*COMPITI DA SVOLGERE:*
1. Traduci in inglese la frase «Il jazz è pura creatività e spontaneità.», tratta dall'intervista sul jazz.
2. Riprendi l'intervista sul jazz e continuala a partire dall'ultima frase riportata.

*BRANO DA LEGGERE:*

Il jazz è oggi un territorio molto vasto: in quale àmbito vi riconoscete maggiormente e qual è il territorio comune sul quale vi muovete quando suonate assieme?
G.C.: Certo, oggi la parola jazz racchiude in sé una molteplicità di sfaccettature e di sottogeneri. Per me è importante l’improvvisazione, che reputo essere l’essenza della musica jazz; e soprattutto ritengo che la melodia sia la chiave di tutto. Ogni nota o accordo deve essere al servizio della musica. Ai miei studenti faccio sempre l’esempio del bravo cuoco che… fa il risotto con lo zafferano, non lo zafferano col risotto! In parole povere il risotto è la melodia, mentre lo zafferano è il virtuosismo, che non guasta se messo al servizio della musica. Diciamo che io amo tutta la buona musica, dalla classica al rock, al soul, al blues ecc., e ritengo che qualsiasi suono che udiamo ci possa influenzare, come del resto qualsiasi emozione. Direi che mi ritengo semplicemente un musicista. Con Biréli nasce tutto spontaneo ed è questa la magia che il pubblico percepisce: la spontaneità e la creatività in tempo reale.
B.L.: Premesso che io amo tutta la musica in genere, ovviamente amo il jazz e amo introdurre nella mia musica tutto ciò che in quel momento ho dentro: una melodia, una frase. Sono stato molto influenzato dalla musica classica, difatti suono anche il violino e penso che la cura del tocco, della melodia e delle dinamica abbia molto influenzato il mio modo di suonare. Amo suonare con Giuseppe, e soprattutto è bello perché siamo liberi di interagire e di creare momenti imprevedibili. Il jazz è pura creatività e spontaneità.

*MATERIALE FORNITO:*
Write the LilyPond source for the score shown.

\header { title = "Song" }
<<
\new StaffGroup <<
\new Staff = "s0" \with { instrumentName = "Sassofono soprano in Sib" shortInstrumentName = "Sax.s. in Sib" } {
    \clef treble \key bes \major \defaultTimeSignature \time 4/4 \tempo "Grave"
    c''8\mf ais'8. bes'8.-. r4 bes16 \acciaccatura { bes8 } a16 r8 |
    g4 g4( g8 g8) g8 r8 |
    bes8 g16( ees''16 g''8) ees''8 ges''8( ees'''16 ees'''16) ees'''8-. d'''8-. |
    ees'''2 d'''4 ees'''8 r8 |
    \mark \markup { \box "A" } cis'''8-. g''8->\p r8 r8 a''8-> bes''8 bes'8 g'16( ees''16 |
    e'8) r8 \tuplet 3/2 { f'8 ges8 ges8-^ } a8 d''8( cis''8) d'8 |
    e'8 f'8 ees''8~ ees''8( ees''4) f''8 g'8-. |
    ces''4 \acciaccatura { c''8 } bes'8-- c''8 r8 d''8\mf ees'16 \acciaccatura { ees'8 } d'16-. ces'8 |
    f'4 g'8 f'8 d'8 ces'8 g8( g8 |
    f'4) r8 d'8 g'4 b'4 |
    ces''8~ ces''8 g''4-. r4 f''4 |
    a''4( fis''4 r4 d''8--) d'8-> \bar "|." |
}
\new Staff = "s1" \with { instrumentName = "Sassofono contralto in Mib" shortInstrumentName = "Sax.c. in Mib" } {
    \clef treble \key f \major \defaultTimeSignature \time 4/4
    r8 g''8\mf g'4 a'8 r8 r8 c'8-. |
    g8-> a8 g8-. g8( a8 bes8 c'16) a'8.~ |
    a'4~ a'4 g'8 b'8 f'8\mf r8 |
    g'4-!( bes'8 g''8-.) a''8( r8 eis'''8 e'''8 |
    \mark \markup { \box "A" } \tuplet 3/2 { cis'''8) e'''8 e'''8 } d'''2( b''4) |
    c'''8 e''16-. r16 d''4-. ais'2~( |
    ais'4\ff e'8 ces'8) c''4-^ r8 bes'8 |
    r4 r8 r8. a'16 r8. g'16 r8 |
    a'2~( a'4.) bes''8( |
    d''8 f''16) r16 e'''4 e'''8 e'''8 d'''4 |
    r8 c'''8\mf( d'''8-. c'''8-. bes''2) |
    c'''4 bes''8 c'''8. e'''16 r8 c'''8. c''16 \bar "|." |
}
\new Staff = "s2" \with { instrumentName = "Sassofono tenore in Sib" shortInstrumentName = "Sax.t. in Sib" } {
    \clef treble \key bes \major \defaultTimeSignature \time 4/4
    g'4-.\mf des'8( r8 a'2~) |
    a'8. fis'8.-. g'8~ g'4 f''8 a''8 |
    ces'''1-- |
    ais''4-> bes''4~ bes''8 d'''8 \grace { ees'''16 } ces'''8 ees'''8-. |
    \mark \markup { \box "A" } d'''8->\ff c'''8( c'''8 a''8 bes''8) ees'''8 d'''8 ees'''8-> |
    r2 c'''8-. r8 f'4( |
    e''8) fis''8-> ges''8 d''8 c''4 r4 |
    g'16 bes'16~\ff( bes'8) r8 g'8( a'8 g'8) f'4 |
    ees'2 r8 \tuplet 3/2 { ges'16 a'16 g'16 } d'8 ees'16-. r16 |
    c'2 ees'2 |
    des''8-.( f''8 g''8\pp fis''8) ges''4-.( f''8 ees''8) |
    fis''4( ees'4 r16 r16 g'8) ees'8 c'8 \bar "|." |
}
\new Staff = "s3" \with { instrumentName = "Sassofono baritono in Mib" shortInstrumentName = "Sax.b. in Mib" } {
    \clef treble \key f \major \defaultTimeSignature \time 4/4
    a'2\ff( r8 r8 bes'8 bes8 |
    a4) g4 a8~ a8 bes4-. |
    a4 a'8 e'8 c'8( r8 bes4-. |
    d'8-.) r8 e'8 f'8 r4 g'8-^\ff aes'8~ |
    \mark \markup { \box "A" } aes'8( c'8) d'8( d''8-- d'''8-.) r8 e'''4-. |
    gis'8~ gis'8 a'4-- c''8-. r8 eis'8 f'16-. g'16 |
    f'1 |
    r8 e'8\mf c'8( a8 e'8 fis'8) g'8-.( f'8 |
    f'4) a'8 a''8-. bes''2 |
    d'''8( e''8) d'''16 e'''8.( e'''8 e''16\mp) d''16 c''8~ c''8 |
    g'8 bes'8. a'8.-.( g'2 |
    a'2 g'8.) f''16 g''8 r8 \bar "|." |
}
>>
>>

*RISPOSTE IN ORDINE:*
1. Jazz is pure creativity and spontaneity.

2.
Una domanda sul vostro percorso formativo e artistico. Vi sono oggi artisti che, sulla scorta della tradizione, in genere approcciano la chitarra e la musica prevalentemente con l’ascolto, trascrivendo gli assoli dai dischi, e con lo studio personale; altri invece, grazie alle scuole di jazz, possono seguire dei corsi in cui il jazz viene insegnato in maniera sistematica. Quale approccio e quale percorso vi sentireste di consigliare a un giovane che si avvicina al jazz?
B.L.: Ho iniziato a suonare molto presto a soli quattro anni, che io ricordi. Mio padre era un musicista e in casa mia c’era sempre una chitarra in giro. Ho iniziato pian piano a suonarla. Ricordo che mio padre mi insegnava le prime frasi e i primi accordi. Poi di lì tutto è andato molto velocemente: ho iniziato a suonare praticamente sempre, ho consumato interi vinili trascrivendo soli di Django. Il tutto mi veniva con molta naturalezza e spontaneità. Diciamo che sono totalmente autodidatta. Per un giovane che approccia lo studio dello strumento certamente consiglierei di suonare un po’ di tutto e di non porsi limiti. La perseveranza premia. E poi, trovare magari un bravo insegnante che sappia davvero trasmettere i fondamenti della musica.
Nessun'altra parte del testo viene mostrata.